让你任选５０个不重复的数字，分别写在５０张纸条上，折好放在盆子了。

我则从盆子里任意拿出一纸条，打开。这时我可以有两个选择：１。停下，２。继续从盆子里拿纸条。这样重复，直到我停下（拿出最后一张纸条后，就算停下）。

现在我和你打赌，如我停下时，我手中纸条上的数字是５０个数字中最大的，我就算赢。否则就算输。

我赢的机率有多大？得到这个机率的方法是什么？
解：

37.43%. Stop if and only if the last card is largest and at least 19 cards have been taken out.

We should stop only if the last number is the biggest of all numbers taken out. At this point, all numbers before the last number does not matter, because we only care about the maximum number. (i.e., our decision should be the same to sequence {2, 3, 1, 5} and {3, 1, 2 5}). So the only question is how many numbers we need to see to decide to stop. So the optimal strategy must be: stop if and only if the last number is the biggest so far and the total number of cards we have seen is at least n, where the optimal n is to be decided.

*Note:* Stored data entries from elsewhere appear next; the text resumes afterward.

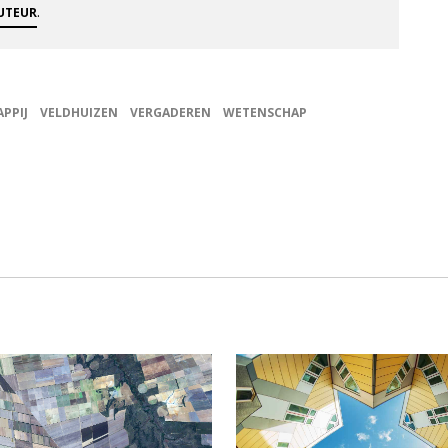
.
AUTEUR
PPIJ
VELDHUIZEN
VERGADEREN
WETENSCHAP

This means we could stop at n-th card, n+1-th card, …, or N-th card. The probabilities of these events are: 1/n, (n-1)/n/(n+1), …, (n-1)/(N-1)/N respectively. (If we stop at the n-th card, then the n-th card is the largest among the first n cards, so prob = 1/ n. If we stop at the n+1-th card, then that card is the largest of the first n+1 cards, so prob = prob(we didn’t stop at the n-th card) * 1/ (n+1) = (n-1)/n/(n+1). We can find other probabilities in a similar way.) The probability of winning in these events are n/N, n+1/N, …, N/N respectively. So the total winning probability is 1/N + (n-1)/N * (1/n + 1/(n+1) + … + 1/(N-1)), for n = 1, …, 50. Therefore we need to find out at which n this probability is maximized.

I found when n = 19, the probability is maximized at 37.43%. Therefore, the best strategy is stopping if and only if the last card is largest and at least 19 cards have been taken out.